Task prompt: Every line containing "down" should be copied out. Go through the entries and find them.

Listed entries:
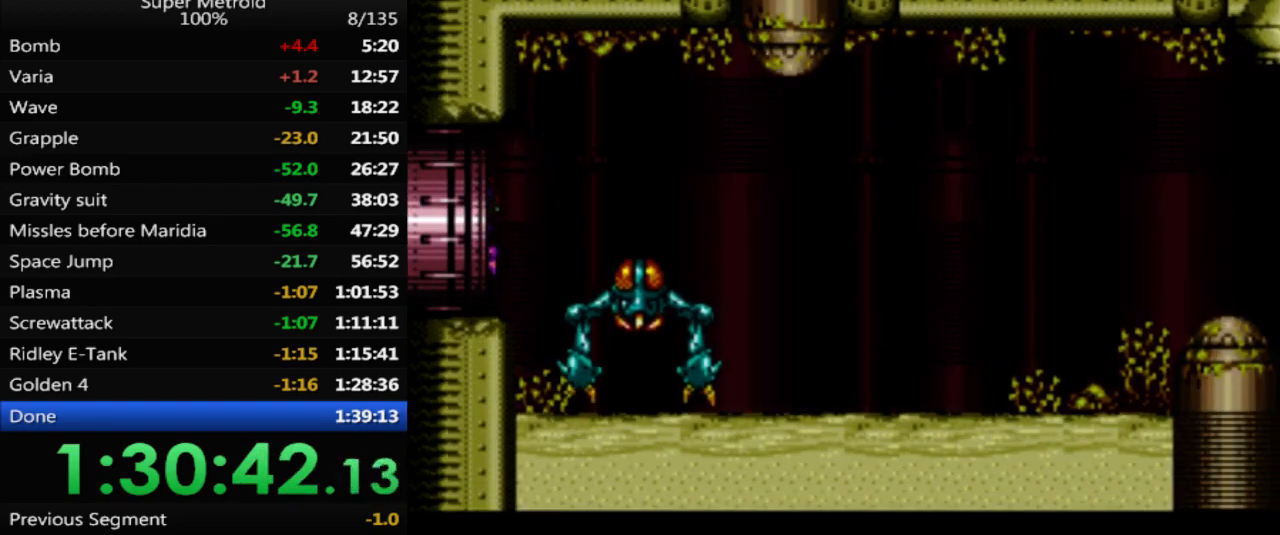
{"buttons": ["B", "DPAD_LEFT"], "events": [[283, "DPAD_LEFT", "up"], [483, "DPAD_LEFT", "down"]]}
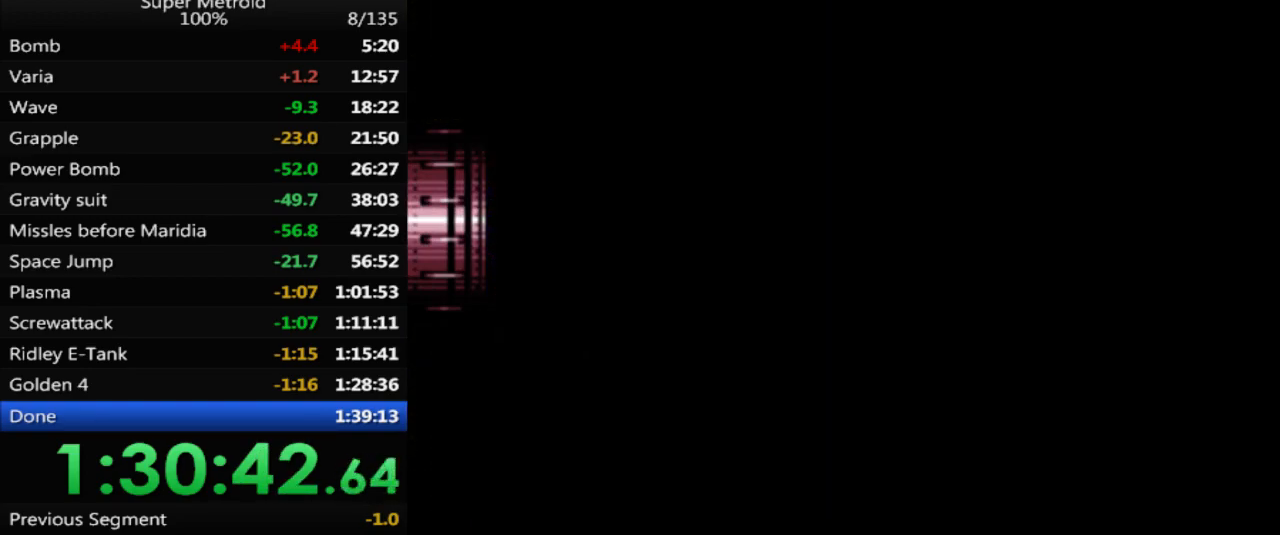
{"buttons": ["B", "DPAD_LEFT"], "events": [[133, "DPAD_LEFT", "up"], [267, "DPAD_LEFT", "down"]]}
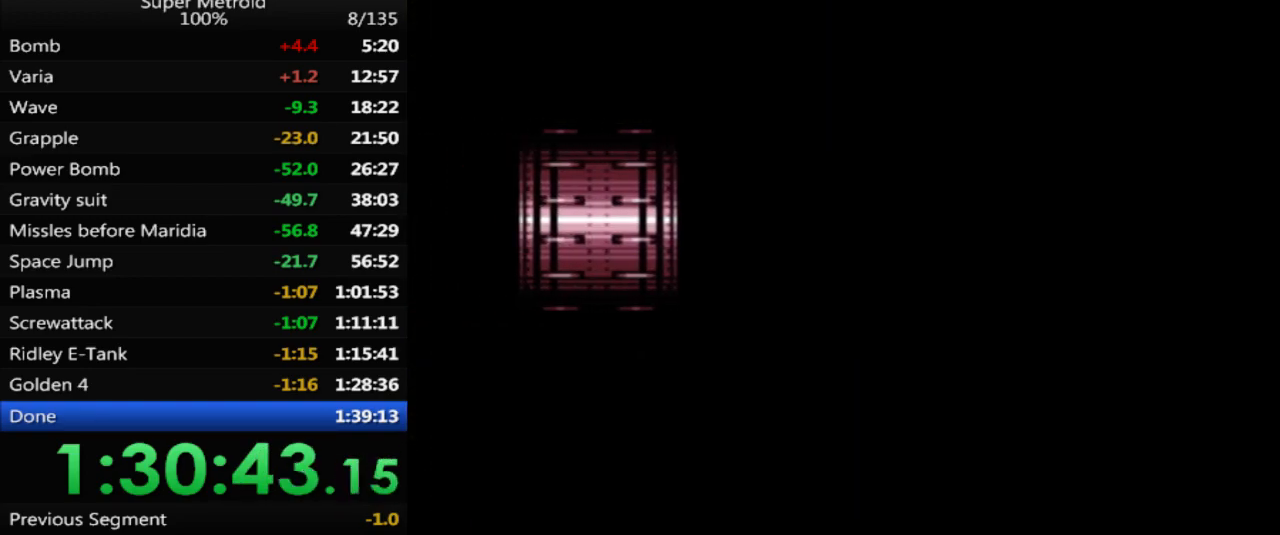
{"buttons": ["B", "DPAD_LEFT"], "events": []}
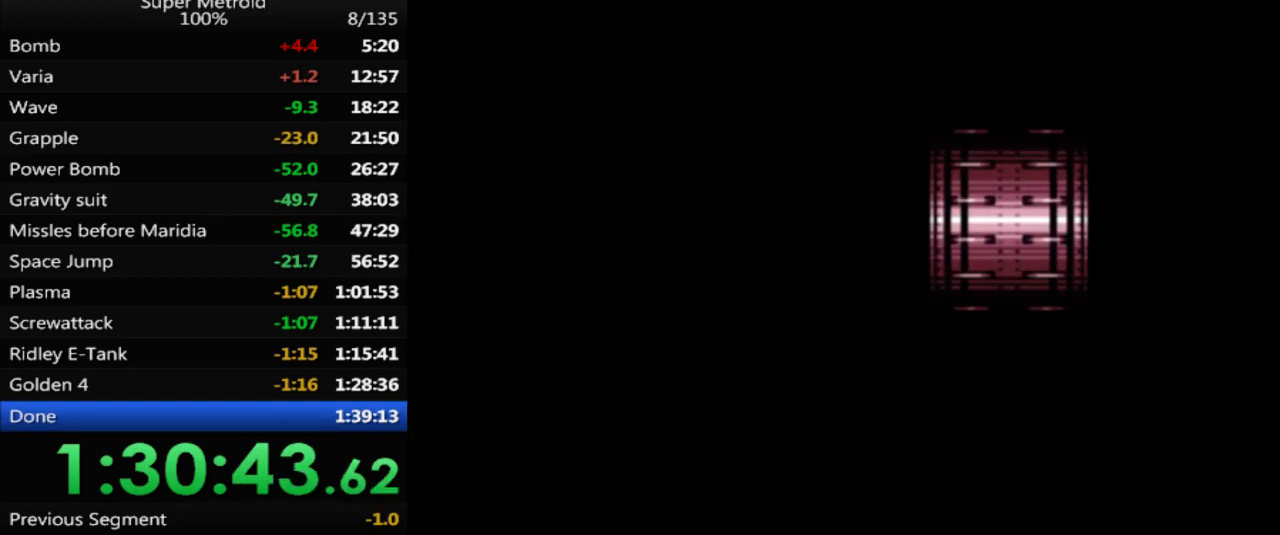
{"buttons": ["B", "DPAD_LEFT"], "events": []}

* * *

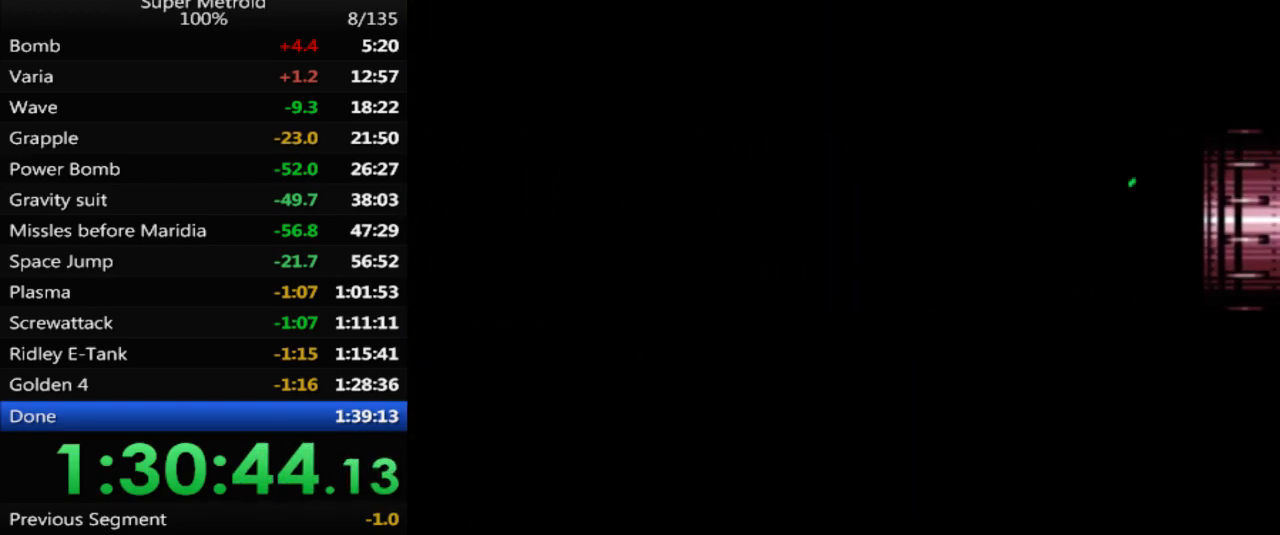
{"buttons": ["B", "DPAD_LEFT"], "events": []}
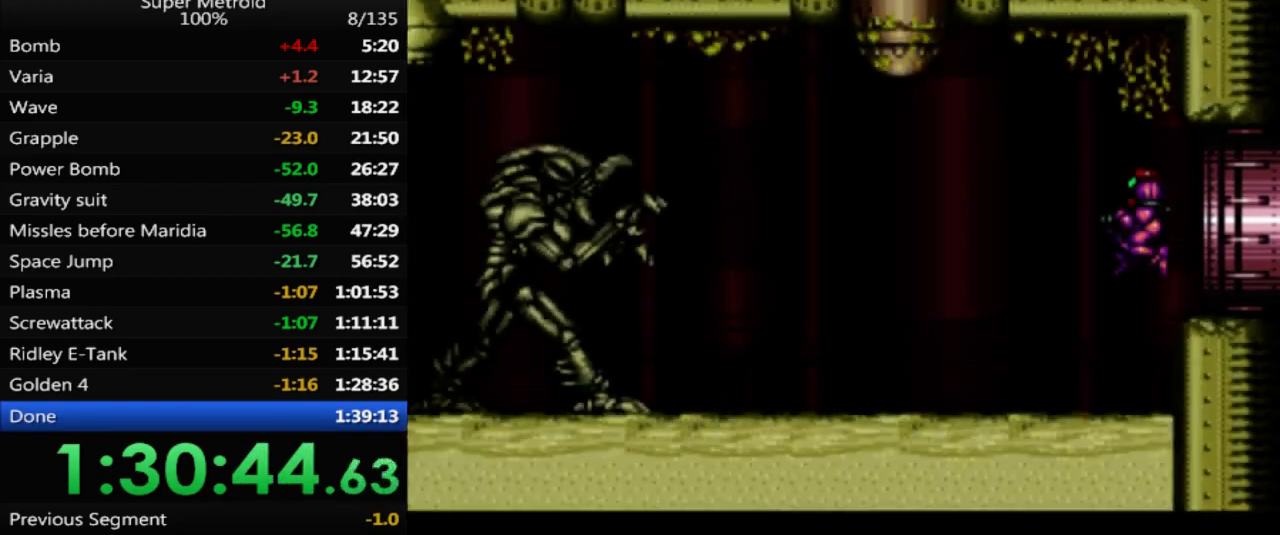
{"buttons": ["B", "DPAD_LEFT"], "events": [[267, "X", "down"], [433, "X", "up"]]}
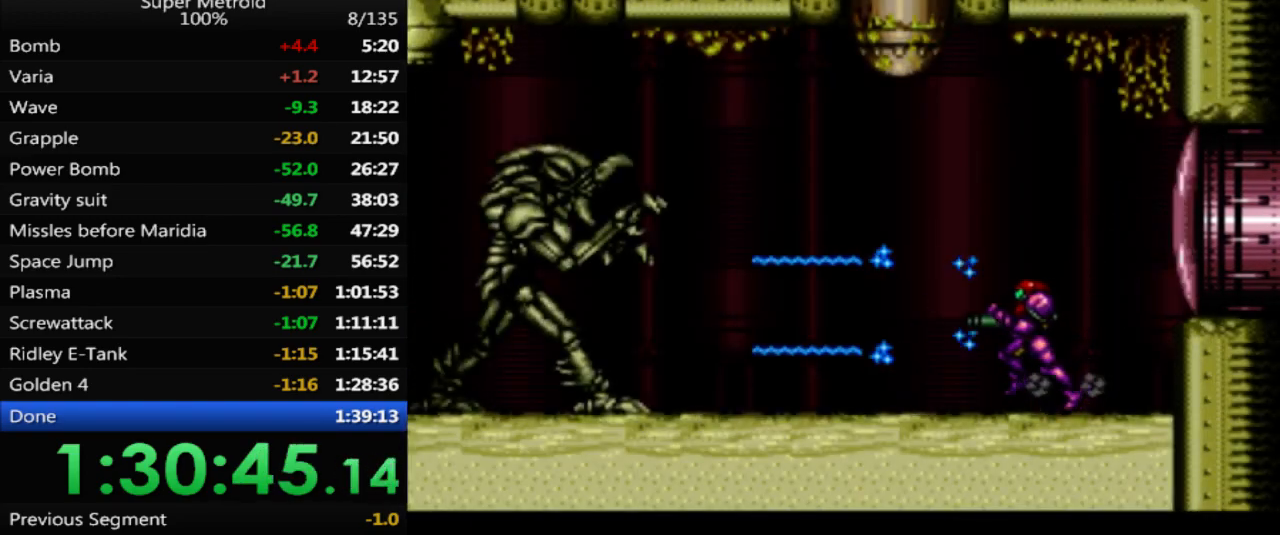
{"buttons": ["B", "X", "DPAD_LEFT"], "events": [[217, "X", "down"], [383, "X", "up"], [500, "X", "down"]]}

Exercise result:
{"buttons": ["B", "DPAD_LEFT"], "events": [[283, "DPAD_LEFT", "up"], [483, "DPAD_LEFT", "down"]]}
{"buttons": ["B", "DPAD_LEFT"], "events": [[133, "DPAD_LEFT", "up"], [267, "DPAD_LEFT", "down"]]}
{"buttons": ["B", "DPAD_LEFT"], "events": [[267, "X", "down"], [433, "X", "up"]]}
{"buttons": ["B", "X", "DPAD_LEFT"], "events": [[217, "X", "down"], [383, "X", "up"], [500, "X", "down"]]}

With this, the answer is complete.